As we approach Butler Island, vivid blockade stories bubble to the surface. Judith recalls the day a barge carrying a huge bulldozer smashes recklessly through their rubbery flotilla. A banner stretching between the island and the bush-clad river bank is flicked aside like a party streamer. She shivers at the memory, at her feeling of impotence.

Blockade leader Bob Brown spoke later of that episode. 

The bulldozer came up [on the barge]. There were environmentalists in the water, including divers underneath and lots of rubber rafts, but we were peacefully protesting. ... I just want to recapture [the mood]. It was terrifying and it was dreadful and we could see that we were being overrun by the power of the state. We had federal politicians calling for the army to be brought in to remove us from the campsites.


[Butler Island, Gordon River]

That night we camp near Sir John Falls. It's officially called the Lower Gordon Camp, and was an HEC workers' camp in the 80s. There's still a hut there. Ill-furnished and uneasy in its abandonement, it echoes hollowly. A couple of healthy-looking tiger snakes bask in the sun beside the building. We camp nearer the river, beside the sandy beach, beneath some young, well-watered trees.

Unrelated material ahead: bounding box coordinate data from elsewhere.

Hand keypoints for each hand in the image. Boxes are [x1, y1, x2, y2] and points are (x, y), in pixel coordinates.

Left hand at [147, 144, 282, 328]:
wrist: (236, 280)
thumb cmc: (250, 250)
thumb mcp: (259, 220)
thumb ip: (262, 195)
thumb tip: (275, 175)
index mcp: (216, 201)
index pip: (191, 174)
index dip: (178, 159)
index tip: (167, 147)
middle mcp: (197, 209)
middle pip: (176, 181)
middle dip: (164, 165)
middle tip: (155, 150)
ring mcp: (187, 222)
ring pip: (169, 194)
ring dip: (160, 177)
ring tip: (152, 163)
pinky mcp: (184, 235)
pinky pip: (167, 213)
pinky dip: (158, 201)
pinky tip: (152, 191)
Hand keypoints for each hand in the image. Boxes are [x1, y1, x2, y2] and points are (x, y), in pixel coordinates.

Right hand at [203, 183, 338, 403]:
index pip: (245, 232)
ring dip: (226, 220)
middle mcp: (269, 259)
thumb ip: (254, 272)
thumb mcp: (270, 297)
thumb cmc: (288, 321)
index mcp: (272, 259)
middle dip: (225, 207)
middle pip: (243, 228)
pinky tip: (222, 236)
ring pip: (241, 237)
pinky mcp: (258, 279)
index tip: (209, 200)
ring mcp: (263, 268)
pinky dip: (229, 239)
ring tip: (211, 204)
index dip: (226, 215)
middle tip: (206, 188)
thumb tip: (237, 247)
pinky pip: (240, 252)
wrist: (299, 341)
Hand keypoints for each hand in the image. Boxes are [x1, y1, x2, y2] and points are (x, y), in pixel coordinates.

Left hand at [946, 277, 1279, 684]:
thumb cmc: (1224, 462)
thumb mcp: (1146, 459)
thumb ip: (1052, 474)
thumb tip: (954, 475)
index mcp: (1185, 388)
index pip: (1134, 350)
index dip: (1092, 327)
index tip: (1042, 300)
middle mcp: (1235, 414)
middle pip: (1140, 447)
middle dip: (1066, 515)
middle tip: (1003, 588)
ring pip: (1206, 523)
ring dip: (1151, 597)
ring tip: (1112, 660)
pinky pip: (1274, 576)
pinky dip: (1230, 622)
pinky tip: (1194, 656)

Directly across river from us is Warners Landing, the place the bulldozer was put ashore. The landing itself is still obvious, large treated pine logs stacked and supported to form an industrial strength jetty. It's the first obvious sign of what took place here 30 years ago. 


[Warners Landing 1983. Photo courtesy Chris Leitch] 

But the rest of this place is the antithesis of industry. We stay for four days, and spend many hours sitting out on the beach. It’s as though we're absorbing peace and greenness through our skin. David points across the river to where the very same bulldozer had shoved a road, scraped a vast clearing, begun its push towards the dam site near the Franklin River. Now only the landing itself can be seen. Otherwise the forest has reclaimed the clearing, refoliated the road, obliterated the work site.


[Warners Landing, December 2012] 

All is still and calm and green, the river mirroring a forest twin, inverted yet just as vividly verdant. Night falls late and slow, birds call their reveilles, moon and stars shine from the river's depths as well as from a clear sky.

After a silent night, Christmas Day dawns quiet and still. We paddle gently upstream through a gorge of ever-varying beauty. The steep sides reach higher now, the forest stacked so impossibly far above us that we have to crane our necks to see the sky. Clouds are darkening and spits of rain begin to fall.

As we round a bend David points out the proposed dam site. We paddle slowly, solemnly, each considering what might have been. It is darkly overcast and a blustery wind briefly pushes at our kayaks. For just a moment I allow myself to admire the skill it would have taken to choose the right site, to design the right dam, to build the complex access and infrastructure in such a forbidding place.


 [Site of the proposed Gordon-below-Franklin Dam]

The moment passes swiftly. Like many of my generation, I had been deeply saddened, scarred even, by the HEC’s drowning of Lake Pedder. That 1970s “triumph of engineering” had cost us an irreplaceable gem. The thought that this incredible place could have gone the same way is a sacrilege I cannot entertain.

Soon we reach the confluence of the Gordon and the Franklin, turning up the latter. Although the river level is moderate, we have to push hard against a strong flow where the river is squeezed between Pyramid Island and the other shore. We fail to get much further, and settle for Christmas lunch on the island.

As if on cue, the sun comes out, shining benignly on this river of legends. And then it’s cags, chocolate bears, and a CWA Christmas cake on the banks of the Franklin River. I did say it would be a different Christmas!